** Data **
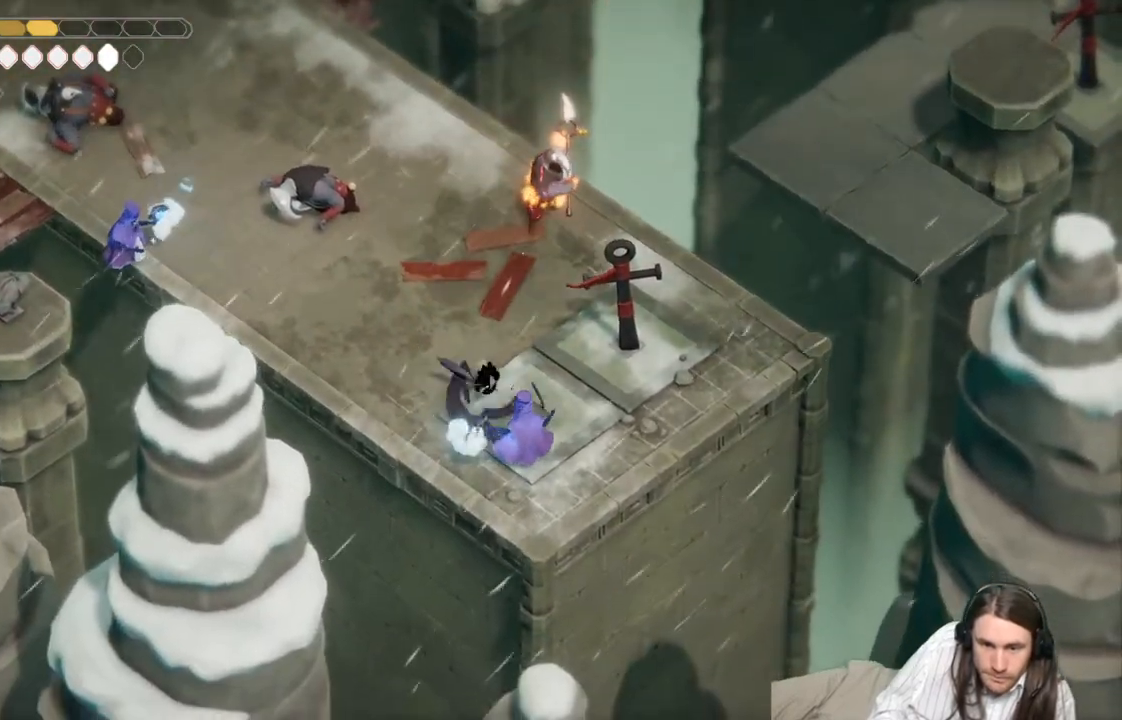
{"buttons": [], "left_stick": "down-right", "right_stick": "center", "events": [[50, "L1", "down"], [200, "L1", "up"], [333, "L3", "up"]]}
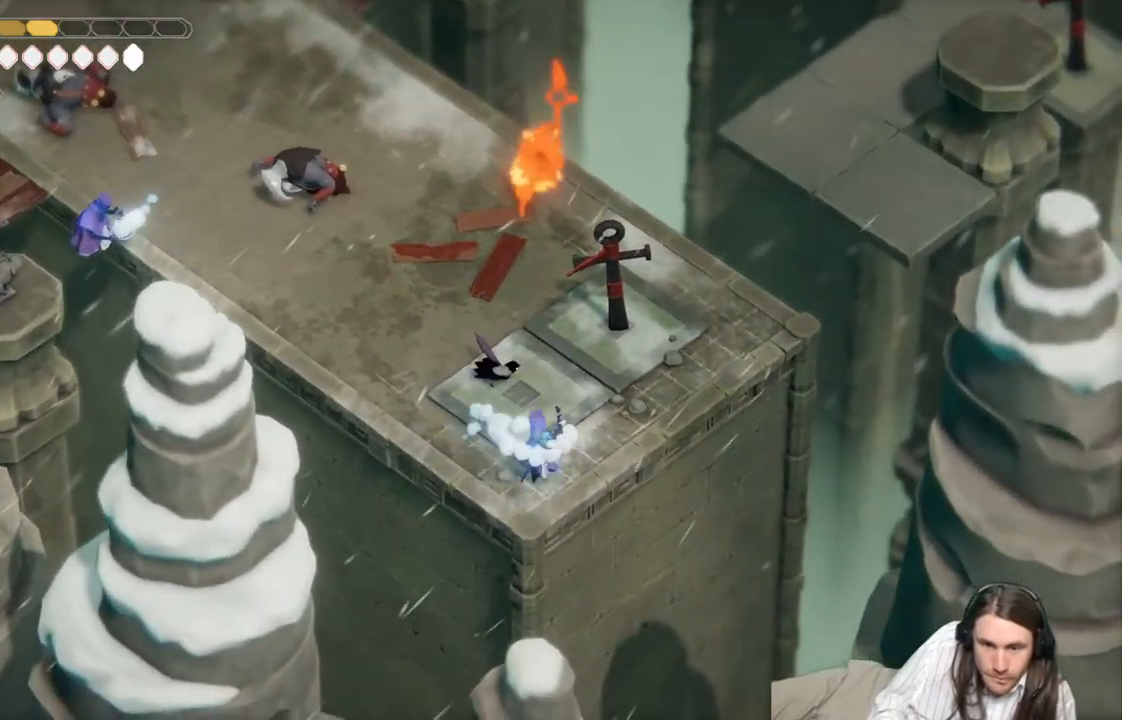
{"buttons": [], "left_stick": "left", "right_stick": "center", "events": [[67, "left_stick", "up-right"], [183, "left_stick", "up"], [367, "left_stick", "left"]]}
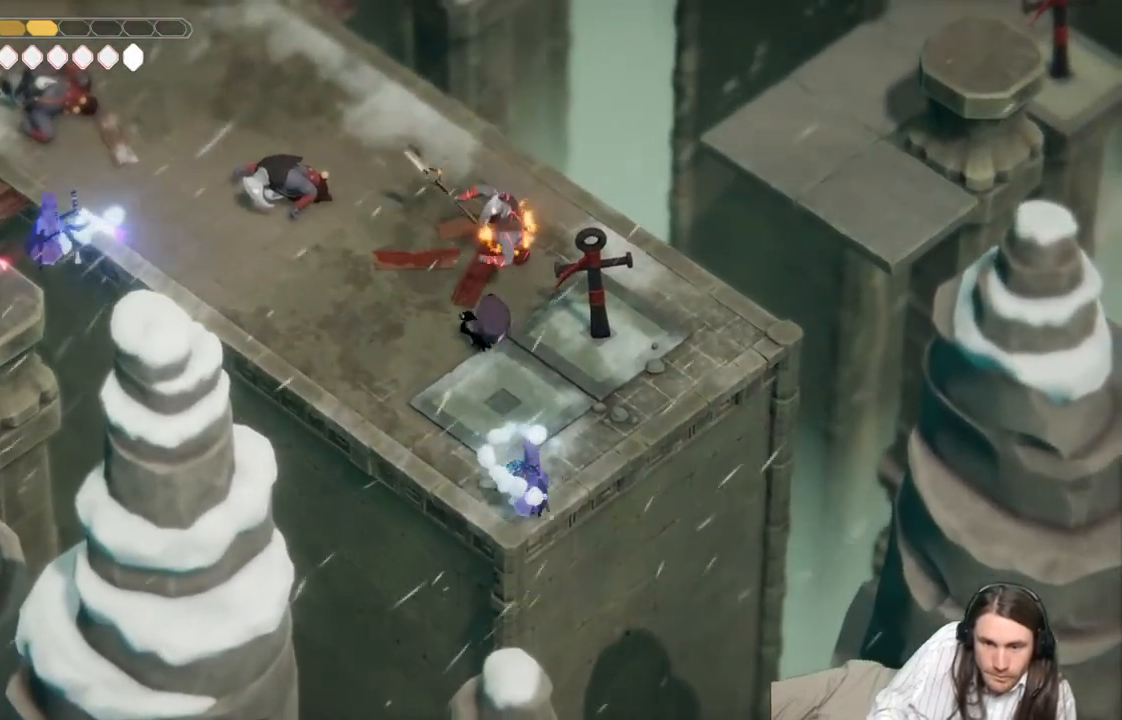
{"buttons": ["L1"], "left_stick": "up", "right_stick": "center", "events": [[167, "left_stick", "up"], [417, "L1", "down"]]}
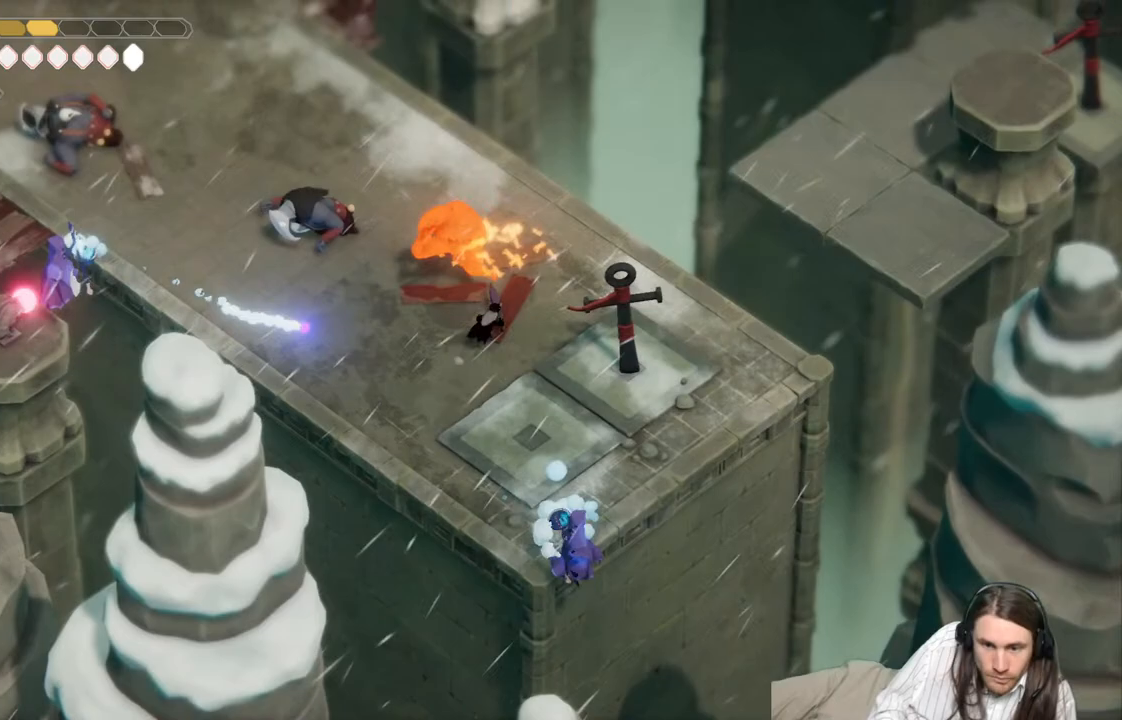
{"buttons": [], "left_stick": "up-left", "right_stick": "center", "events": [[33, "B", "down"], [33, "left_stick", "up-left"], [50, "L1", "up"], [183, "B", "up"], [283, "left_stick", "up-right"], [500, "left_stick", "up-left"]]}
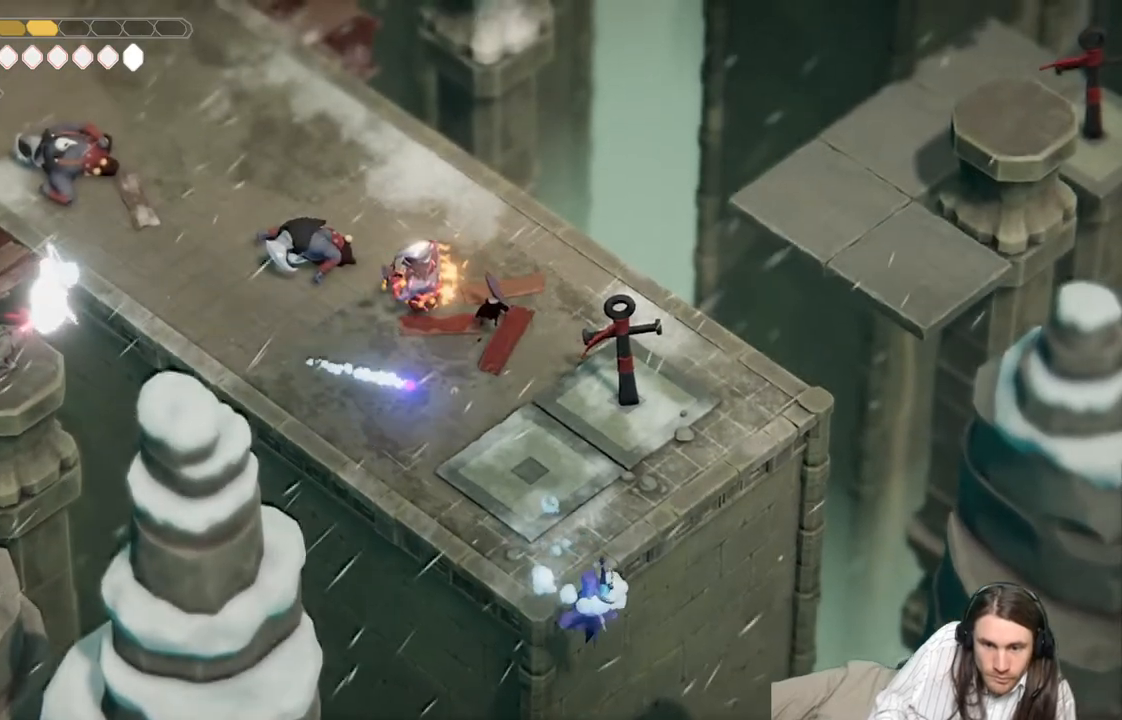
{"buttons": [], "left_stick": "up-left", "right_stick": "center", "events": []}
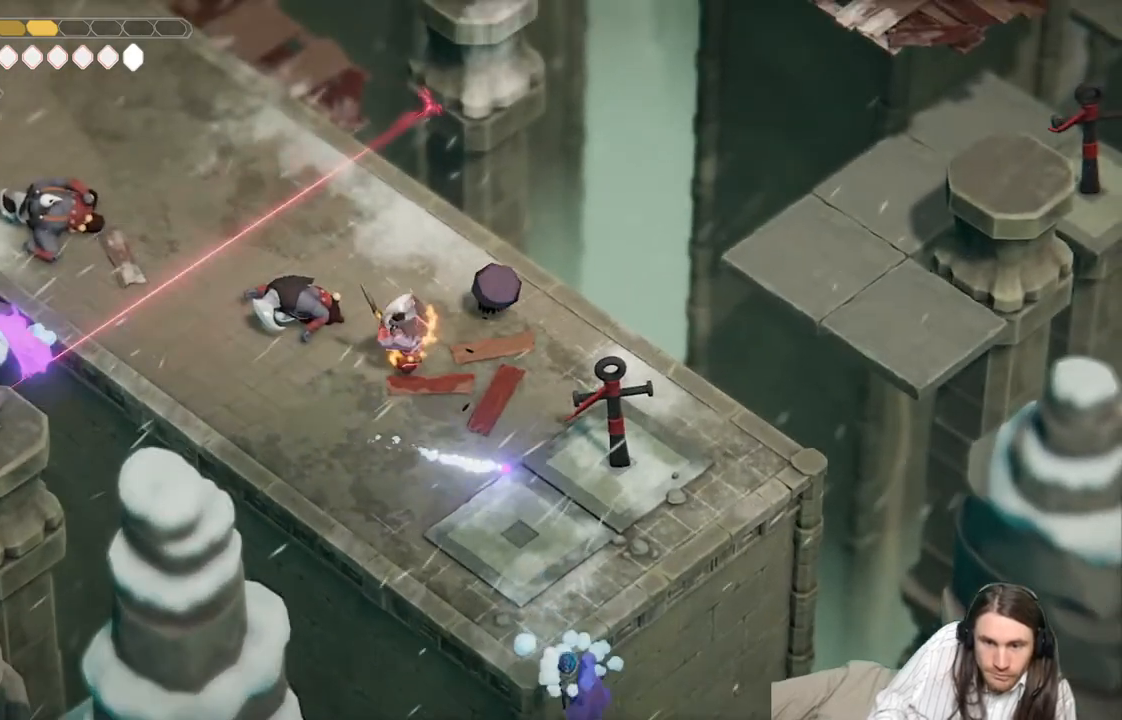
{"buttons": [], "left_stick": "up-left", "right_stick": "center", "events": []}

** What you are asked to do **
Scan the listing and copy every line where the string "down" shows up.

** Exercise result **
{"buttons": [], "left_stick": "down-right", "right_stick": "center", "events": [[50, "L1", "down"], [200, "L1", "up"], [333, "L3", "up"]]}
{"buttons": ["L1"], "left_stick": "up", "right_stick": "center", "events": [[167, "left_stick", "up"], [417, "L1", "down"]]}
{"buttons": [], "left_stick": "up-left", "right_stick": "center", "events": [[33, "B", "down"], [33, "left_stick", "up-left"], [50, "L1", "up"], [183, "B", "up"], [283, "left_stick", "up-right"], [500, "left_stick", "up-left"]]}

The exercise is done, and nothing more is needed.